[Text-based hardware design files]
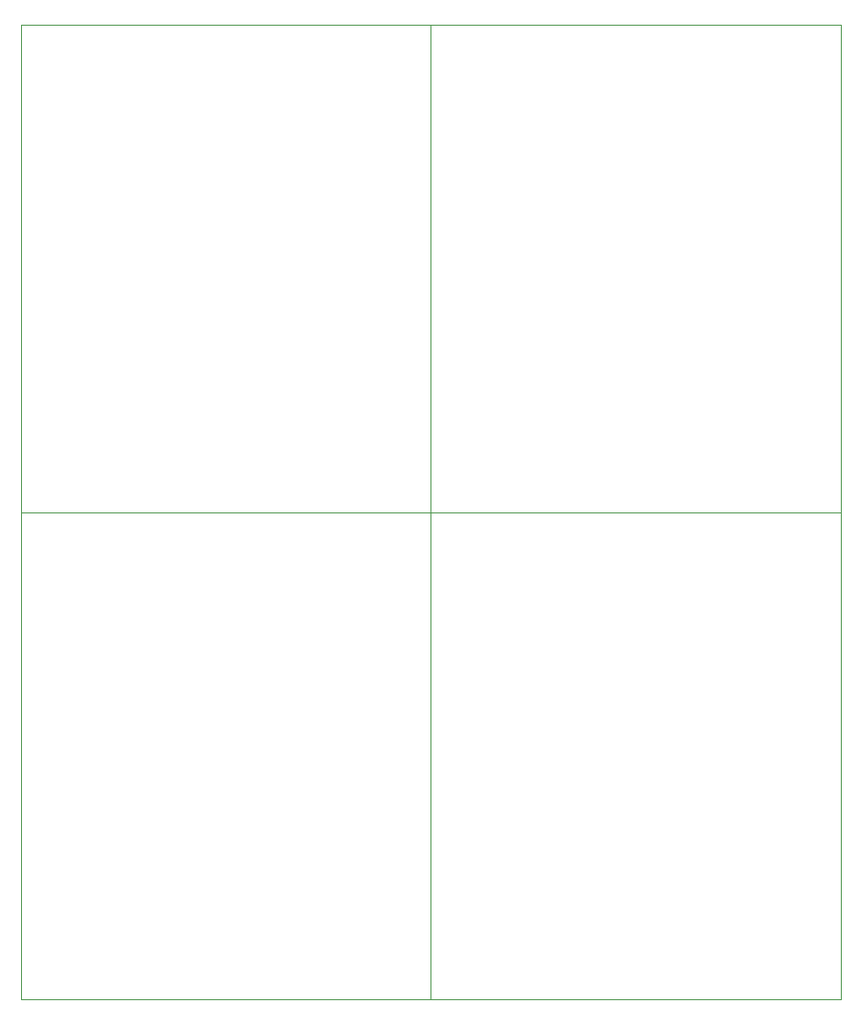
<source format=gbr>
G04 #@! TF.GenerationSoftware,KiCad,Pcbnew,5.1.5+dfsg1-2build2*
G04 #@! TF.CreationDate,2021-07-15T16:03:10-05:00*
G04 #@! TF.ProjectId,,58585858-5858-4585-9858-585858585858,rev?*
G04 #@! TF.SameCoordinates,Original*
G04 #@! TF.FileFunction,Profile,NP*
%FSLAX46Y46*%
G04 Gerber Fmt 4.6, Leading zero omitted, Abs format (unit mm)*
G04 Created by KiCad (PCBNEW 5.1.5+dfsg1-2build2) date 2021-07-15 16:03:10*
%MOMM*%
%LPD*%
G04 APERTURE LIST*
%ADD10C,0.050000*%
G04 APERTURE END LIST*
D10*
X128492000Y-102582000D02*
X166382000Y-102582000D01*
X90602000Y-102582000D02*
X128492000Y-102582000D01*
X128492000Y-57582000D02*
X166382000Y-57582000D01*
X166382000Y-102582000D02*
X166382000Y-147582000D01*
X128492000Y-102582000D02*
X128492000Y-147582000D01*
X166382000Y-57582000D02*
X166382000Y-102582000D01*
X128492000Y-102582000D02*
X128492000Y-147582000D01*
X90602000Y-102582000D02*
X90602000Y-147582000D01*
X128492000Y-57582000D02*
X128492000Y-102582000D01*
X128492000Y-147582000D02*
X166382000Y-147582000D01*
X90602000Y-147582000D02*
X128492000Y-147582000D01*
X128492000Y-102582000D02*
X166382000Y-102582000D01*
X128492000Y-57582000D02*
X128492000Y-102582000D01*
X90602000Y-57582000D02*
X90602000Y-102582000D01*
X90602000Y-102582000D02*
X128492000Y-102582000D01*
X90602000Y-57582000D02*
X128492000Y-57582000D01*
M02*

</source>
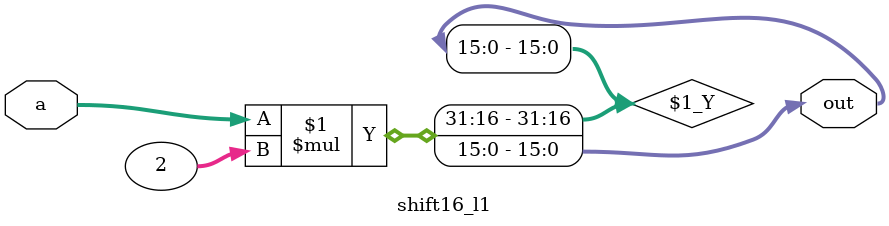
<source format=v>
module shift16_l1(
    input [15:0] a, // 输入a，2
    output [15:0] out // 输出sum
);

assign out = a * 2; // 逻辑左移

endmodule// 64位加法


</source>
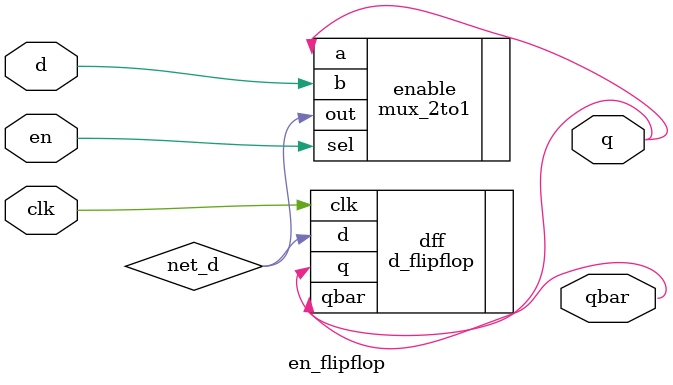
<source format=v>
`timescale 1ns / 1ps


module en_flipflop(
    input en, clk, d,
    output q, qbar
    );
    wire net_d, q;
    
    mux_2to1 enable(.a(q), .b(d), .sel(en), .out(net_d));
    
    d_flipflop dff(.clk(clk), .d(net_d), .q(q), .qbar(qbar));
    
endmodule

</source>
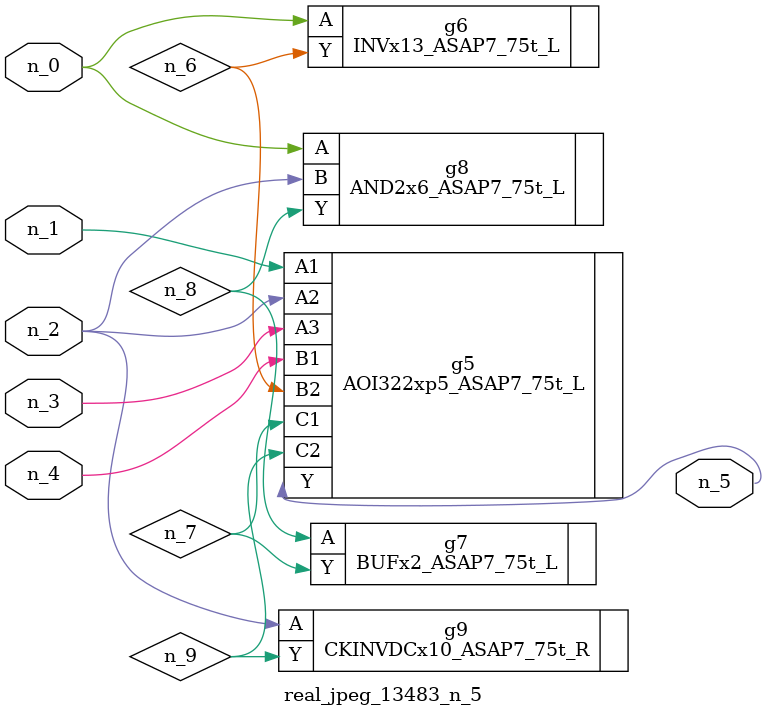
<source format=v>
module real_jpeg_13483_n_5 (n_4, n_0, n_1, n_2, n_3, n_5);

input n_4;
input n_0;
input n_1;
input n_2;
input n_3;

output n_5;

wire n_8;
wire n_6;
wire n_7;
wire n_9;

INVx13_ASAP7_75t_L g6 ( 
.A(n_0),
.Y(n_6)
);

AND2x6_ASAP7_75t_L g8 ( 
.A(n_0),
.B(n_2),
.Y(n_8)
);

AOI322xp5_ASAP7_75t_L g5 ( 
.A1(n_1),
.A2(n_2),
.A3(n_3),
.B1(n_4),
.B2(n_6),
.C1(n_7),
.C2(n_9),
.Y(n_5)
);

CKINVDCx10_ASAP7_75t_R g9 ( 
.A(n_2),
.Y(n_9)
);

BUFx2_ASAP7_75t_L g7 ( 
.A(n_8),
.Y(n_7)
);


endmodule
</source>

PROMPT:
Note each line above that holds "output", then copy all of them.

RESPONSE BELOW:
    output [15:0] out // 输出sum
    output q, qbar
output n_5;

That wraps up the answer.